To many, overdose might seem like a foreign concept or something which only happens with harder drugs. But the reality is that many of us have experienced or witnessed overdose ourselves. Or, if not, come close to doing so. How can this be?

As explained by NIAAA, “An overdose of alcohol occurs when a person has a blood alcohol content (or BAC) sufficient to produce impairments that increase the risk of harm.” The circumstances we spoke of surrounding alcohol poisoning are just that: an alcohol overdose. Overdose, in any form, is harmful. But alcohol poisoning is one which can become deadly.

Due to alcohol’s legal standing and widespread use, it’s a drug with easy access. Because of these things, people often look the other way when a person is drinking to excess. Many even encourage them. The sad and dangerous truth of these behaviors is that these mindsets and actions could lead to a fatal overdose.

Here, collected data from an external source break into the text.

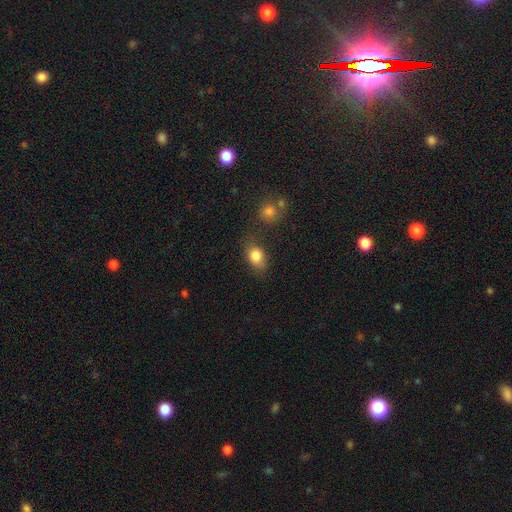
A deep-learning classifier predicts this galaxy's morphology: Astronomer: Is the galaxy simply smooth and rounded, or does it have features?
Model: smooth — 83%.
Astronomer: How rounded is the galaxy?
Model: in between — 68%.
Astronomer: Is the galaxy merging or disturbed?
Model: none — 66%.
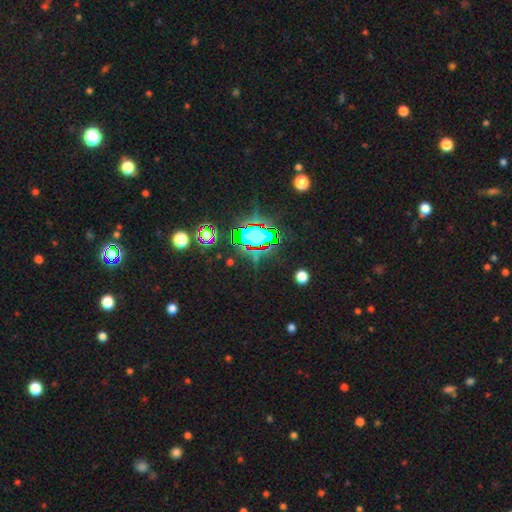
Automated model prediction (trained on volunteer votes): Smooth or featured? star or artifact (74%)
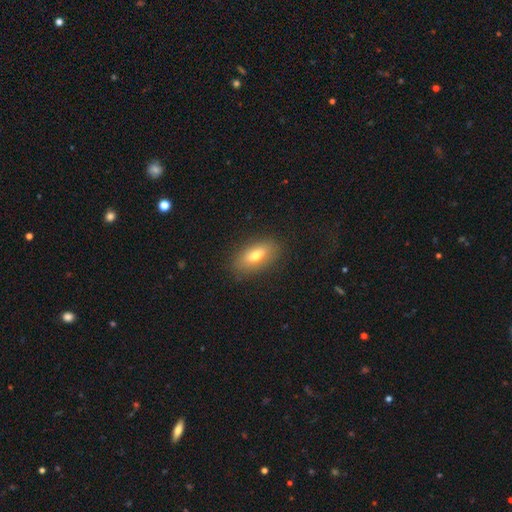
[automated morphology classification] Smooth or featured?
  - smooth: 71% *
  - featured or disk: 20%
  - star or artifact: 9%
How rounded?
  - in between: 82% *
  - cigar-shaped: 13%
  - round: 5%
Merging?
  - none: 85% *
  - minor disturbance: 11%
  - major disturbance: 3%
  - merger: 1%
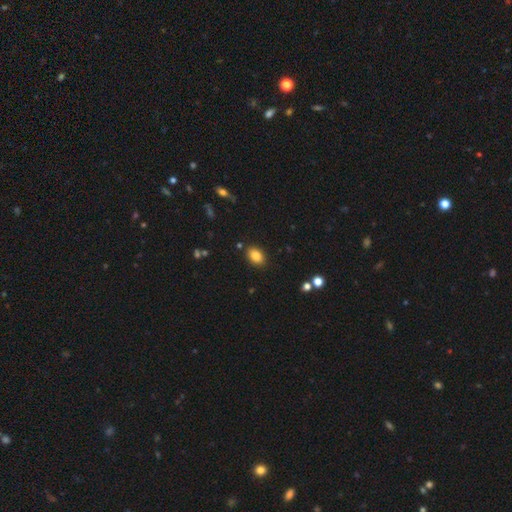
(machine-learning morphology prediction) smooth_or_featured: smooth (p=0.85) [alt: star or artifact p=0.09]
how_rounded: in between (p=0.83) [alt: round p=0.16]
merging: none (p=0.87) [alt: minor disturbance p=0.09]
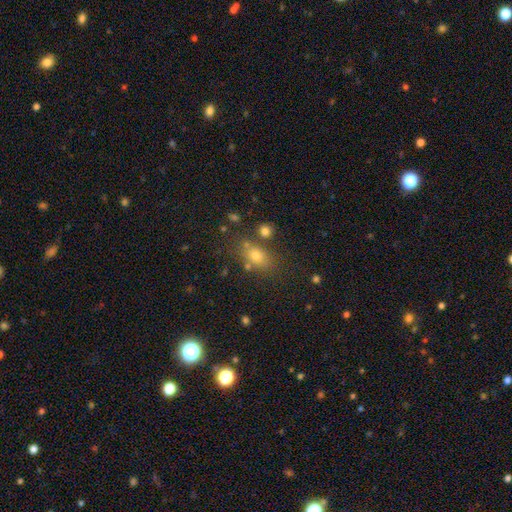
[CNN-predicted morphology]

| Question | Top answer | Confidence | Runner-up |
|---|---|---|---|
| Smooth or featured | smooth | 70% | star or artifact (19%) |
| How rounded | in between | 65% | round (31%) |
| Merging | none | 70% | minor disturbance (14%) |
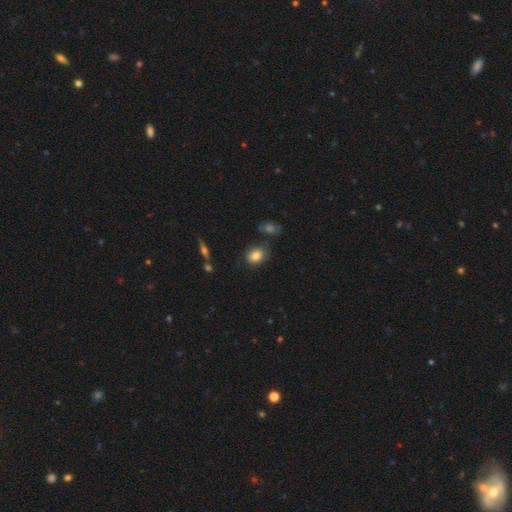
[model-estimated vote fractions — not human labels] The model was most divided on "how rounded": in between: 53%, round: 45%, cigar-shaped: 1%. More confident: smooth or featured — smooth (83%); merging — none (78%).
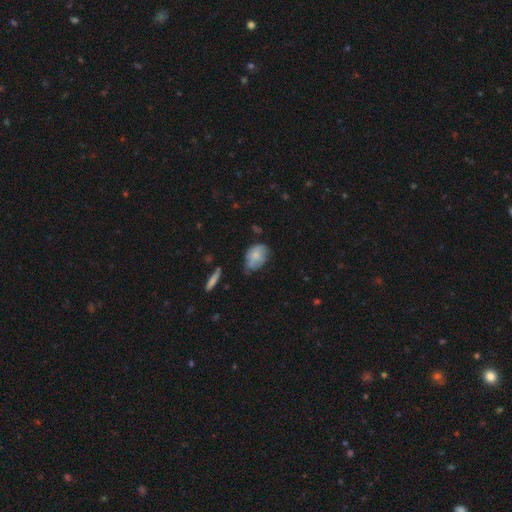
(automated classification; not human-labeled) The model was most divided on "merging": none: 44%, minor disturbance: 41%, major disturbance: 12%, merger: 3%. More confident: how rounded — in between (78%); smooth or featured — smooth (69%).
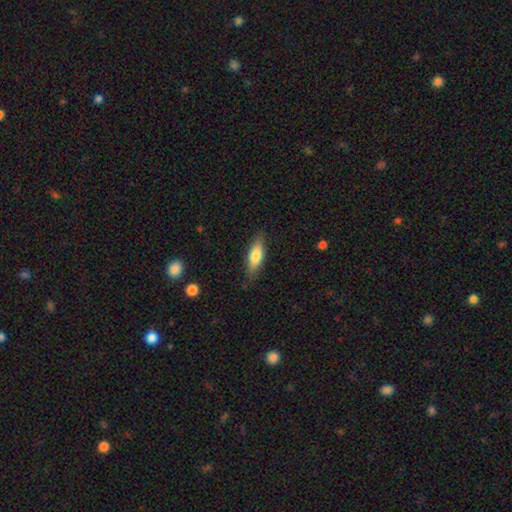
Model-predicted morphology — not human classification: type=smooth (72%); roundness=in between (58%); merging=none (83%).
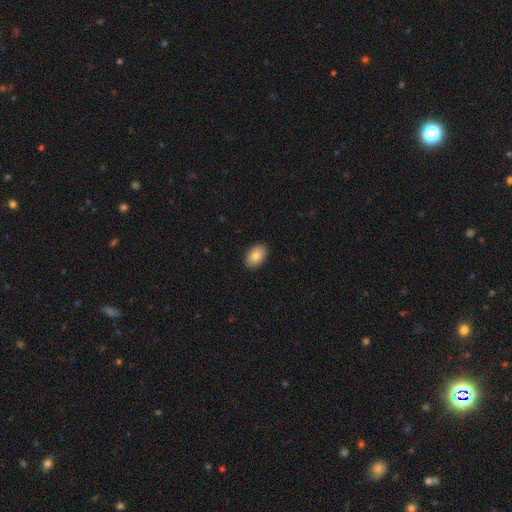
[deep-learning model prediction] smooth 82%, featured or disk 11%, star or artifact 7%. Down the decision tree: how rounded — in between (90%); merging — none (90%).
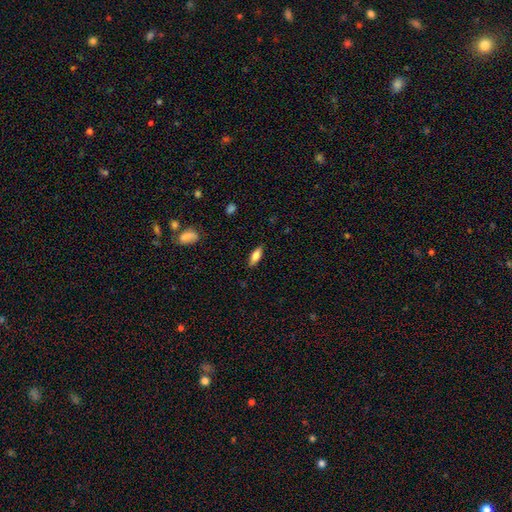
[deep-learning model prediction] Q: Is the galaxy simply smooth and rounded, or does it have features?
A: smooth — 73%.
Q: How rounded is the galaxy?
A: in between — 66%.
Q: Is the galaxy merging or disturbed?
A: none — 86%.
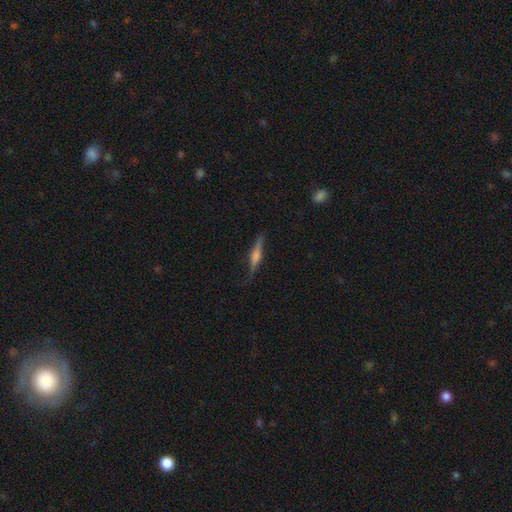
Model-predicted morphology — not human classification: Smooth or featured? Predicted: featured or disk (p=0.62). Edge-on disk? Predicted: yes (p=0.96). Edge-on bulge? Predicted: rounded (p=0.70). Merging? Predicted: none (p=0.80).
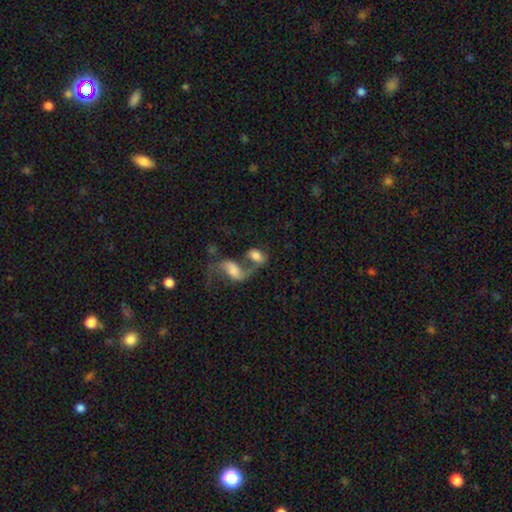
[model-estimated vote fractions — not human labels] Smooth or featured? smooth (51%)
How rounded? in between (83%)
Merging? merger (64%)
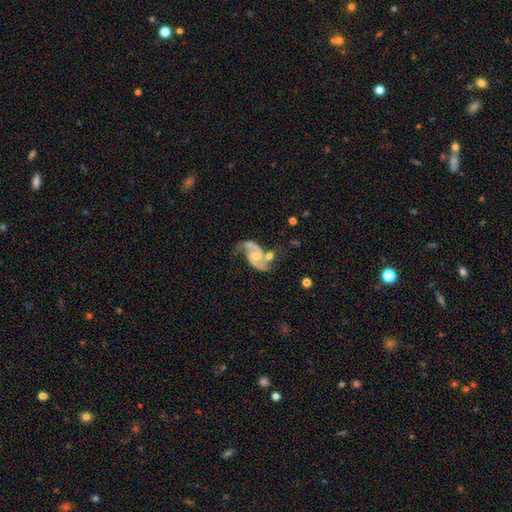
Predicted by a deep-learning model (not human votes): A featured or disk galaxy (89%) with no bar (52%), 2 (91%) medium (48%) spiral arms (96%) and a small central bulge (52%). Merging: none (47%).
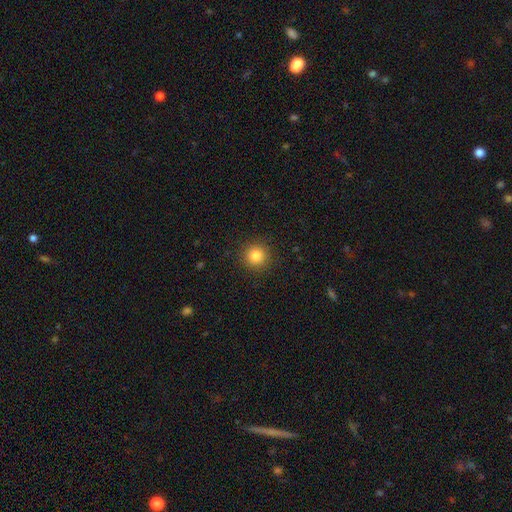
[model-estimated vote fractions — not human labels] Smooth or featured? smooth (84%)
How rounded? round (94%)
Merging? none (91%)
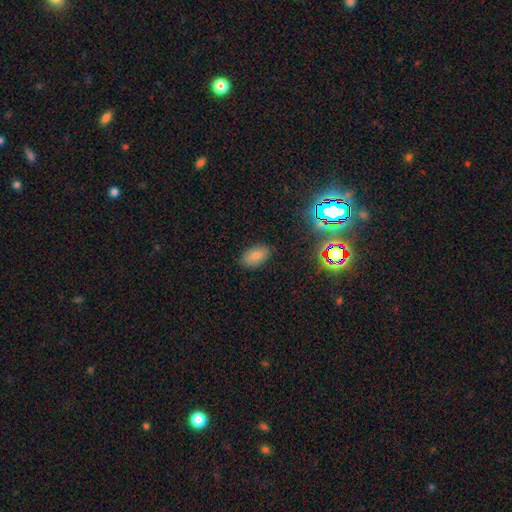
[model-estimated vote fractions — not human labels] Smooth or featured?
  - smooth: 73% *
  - star or artifact: 14%
  - featured or disk: 12%
How rounded?
  - in between: 90% *
  - round: 8%
  - cigar-shaped: 2%
Merging?
  - none: 85% *
  - minor disturbance: 11%
  - major disturbance: 3%
  - merger: 1%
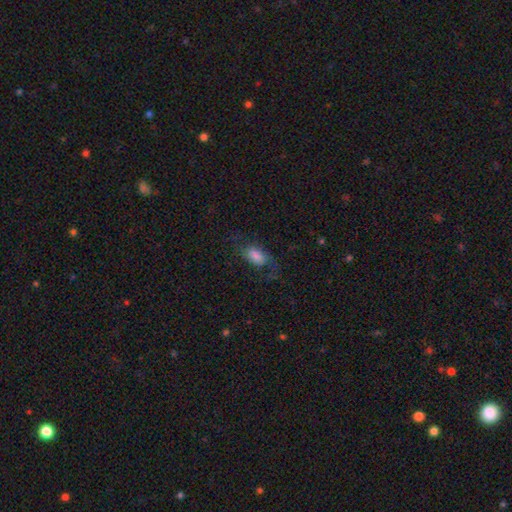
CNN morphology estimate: smooth-or-featured: smooth: 63% | featured or disk: 27% | star or artifact: 10%
  how-rounded: in between: 89% | round: 6% | cigar-shaped: 5%
  merging: none: 57% | major disturbance: 21% | minor disturbance: 20% | merger: 2%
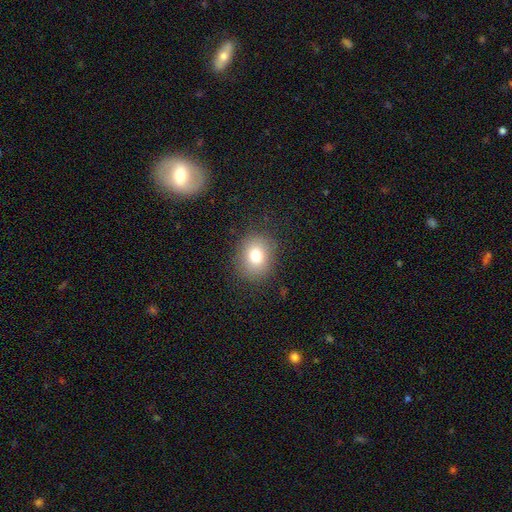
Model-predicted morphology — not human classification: smooth_or_featured: smooth (p=0.77) [alt: star or artifact p=0.12]
how_rounded: round (p=0.61) [alt: in between p=0.38]
merging: none (p=0.85) [alt: minor disturbance p=0.10]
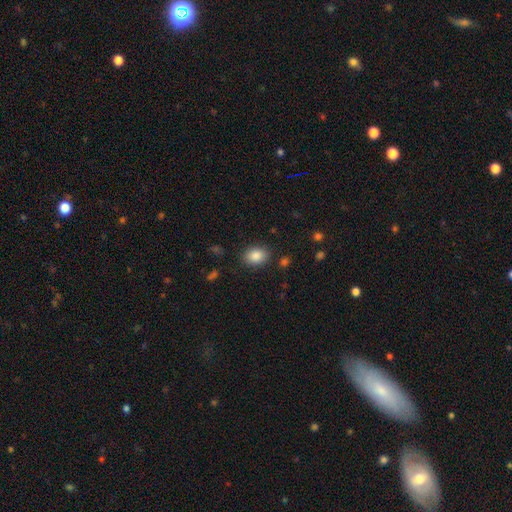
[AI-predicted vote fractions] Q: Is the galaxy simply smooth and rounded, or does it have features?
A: smooth — 86%.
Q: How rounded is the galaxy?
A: in between — 71%.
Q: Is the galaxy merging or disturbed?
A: none — 85%.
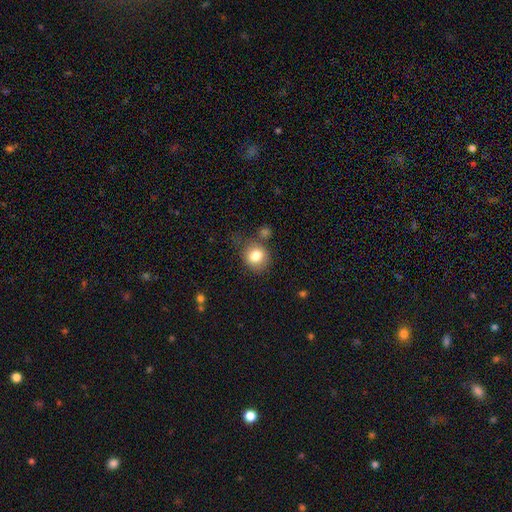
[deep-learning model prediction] smooth_or_featured: smooth (p=0.80) [alt: star or artifact p=0.10]
how_rounded: round (p=0.80) [alt: in between p=0.19]
merging: none (p=0.70) [alt: minor disturbance p=0.17]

What Are The Signs Of Alcohol Poisoning?

Understanding the signs and symptoms of alcohol poisoning can help you to enforce preventative and protective measures while drinking. If you notice anyone exhibiting these symptoms you should get them treatment for alcohol poisoning as soon as possible.

As outlined by NIAAA, the body’s temperature may plummet (hypothermia). Signs of this include pale, blueish, and/or clammy skin. Additionally, a person’s breathing may become:

  • Irregular: Eight breaths or less per minute
  • Slow: Ten seconds or more passes between each breath

They may also experience:

  • Confused mental states
  • Slowed or stopped heart rate
  • Stupor
  • Vomiting
  • Unconsciousness
  • Seizure
  • Coma

The slowed brain functions which result from alcohol poisoning impair certain responses, including the gag reflex.

A person’s BAC can continue to increase even after they quit drinking. This is because the alcohol within their stomach continues to disperse throughout their bloodstream. As the BAC increases, the risks of alcohol poisoning rise. Should you experience any of the above symptoms in yourself or witness them in someone else, take action. Contact emergency medical services immediately.

What Are The Risks And Dangers Of Alcohol Poisoning?

As your body’s elimination systems are overrun, the lingering alcohol continues to depress your CNS. This effect is so intense, that the areas of your brain which regulate life-support begin to shut down. When this happens, a night of casual drinking can turn deadly, quickly.

If medical help is not summoned, a person may:

  • Aspirate (breathe in and choke on) their vomit
  • Have a blood sugar crash (hypoglycemia)
  • Experience seizures as a result of the hypoglycemia
  • Injure their head during a seizure
  • Go into cardiac arrest from hypothermia
  • Not wake from an unconscious state
  • Slip into a coma

Extreme bouts of vomiting can cause a person to become severely dehydrated. This can induce seizures and lasting brain damage. All of the above dangers can lead to death.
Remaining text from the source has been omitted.